Scientists and students came from all over the world to work with Dr. Kabat, and many people who trained with him became leaders in glycobiology and immunology. His passion for science, integrity, and high standards made him a demanding taskmaster, and his critiques of experimental data could be unsparing. His former trainees enjoyed getting together at international meetings to reminisce about their experiences in his laboratory and what it meant to be “Kabatized.” Kabat’s wonderful sense of humor and his talent as a raconteur leavened the serious atmosphere of the laboratory.

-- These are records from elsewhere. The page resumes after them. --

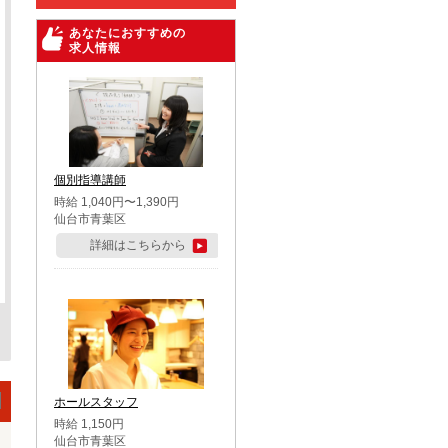
あなたにおすすめの
求人情報
個別指導講師
時給 1,040円〜1,390円
仙台市青葉区
詳細はこちらから
ホールスタッフ
時給 1,150円
仙台市青葉区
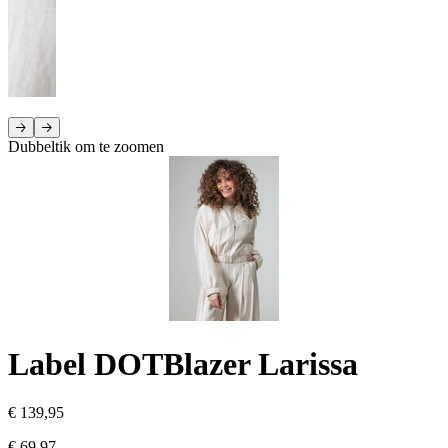
Dubbeltik om te zoomen
Label DOT
Blazer Larissa
€ 139,95
€ 69,97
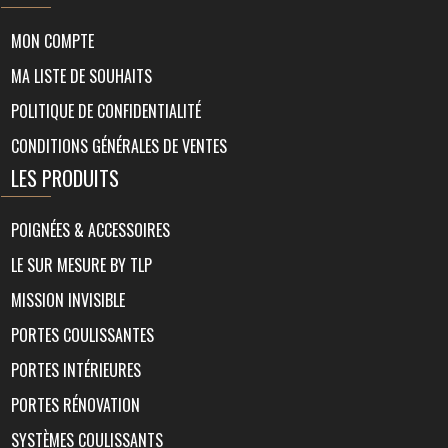
MON COMPTE
MA LISTE DE SOUHAITS
POLITIQUE DE CONFIDENTIALITÉ
CONDITIONS GÉNÉRALES DE VENTES
LES PRODUITS
POIGNÉES & ACCESSOIRES
LE SUR MESURE BY TLP
MISSION INVISIBLE
PORTES COULISSANTES
PORTES INTÉRIEURES
PORTES RÉNOVATION
SYSTÈMES COULISSANTS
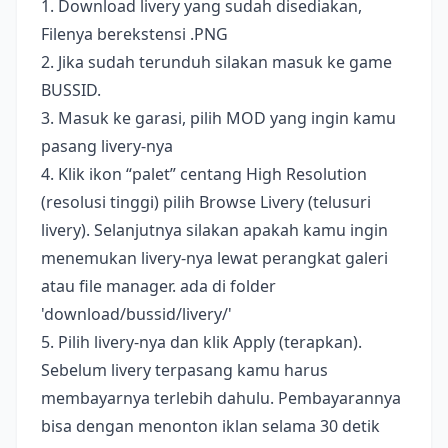
1. Download livery yang sudah disediakan,
Filenya berekstensi .PNG
2. Jika sudah terunduh silakan masuk ke game
BUSSID.
3. Masuk ke garasi, pilih MOD yang ingin kamu
pasang livery-nya
4. Klik ikon “palet” centang High Resolution
(resolusi tinggi) pilih Browse Livery (telusuri
livery). Selanjutnya silakan apakah kamu ingin
menemukan livery-nya lewat perangkat galeri
atau file manager. ada di folder
'download/bussid/livery/'
5. Pilih livery-nya dan klik Apply (terapkan).
Sebelum livery terpasang kamu harus
membayarnya terlebih dahulu. Pembayarannya
bisa dengan menonton iklan selama 30 detik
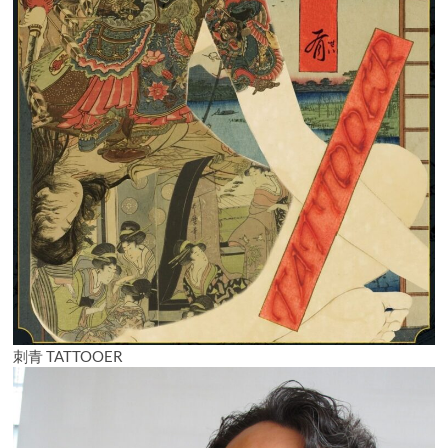
刺青 TATTOOER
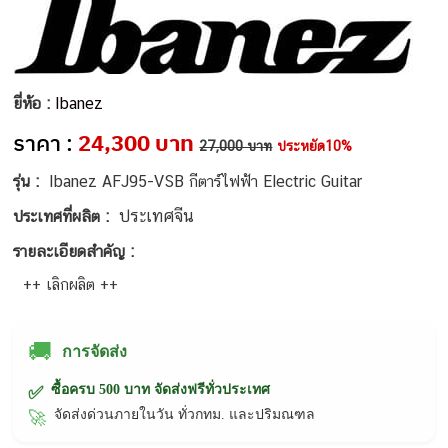
ยี่ห้อ :
Ibanez
ราคา :
24,300 บาท
27,000 บาท
ประหยัด10%
รุ่น :
Ibanez AFJ95-VSB กีตาร์ไฟฟ้า Electric Guitar
ประเทศจีน
ประเทศที่ผลิต :
รายละเอียดสำคัญ :
++ เลิกผลิต ++
🚚
การจัดส่ง
ซื้อครบ 500 บาท จัดส่งฟรีทั่วประเทศ
✅
จัดส่งด่วนภายในวัน ทั่วกทม. และปริมณฑล
🚀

Scientists who trained in his laboratory carried with them a model of how science should be performed, and his trainees maintained enduring personal and professional relationships with him.

His scientific accomplishments were recognized by awards and honorary degrees too numerous to list. Among these awards were election to the National Academy of Sciences, the Louisa Gross Hurwitz Prize from Columbia University, which he shared with Dr. Heidelberger and Dr. Henry Kunkel, and the United States’ highest award for scientific achievement, the National Medal of Science. The scientific community has lost one of its greatest and most committed members. On behalf of all his former associates and colleagues, we would like to extend our sympathy to his family, and to celebrate with them a life of remarkable achievement.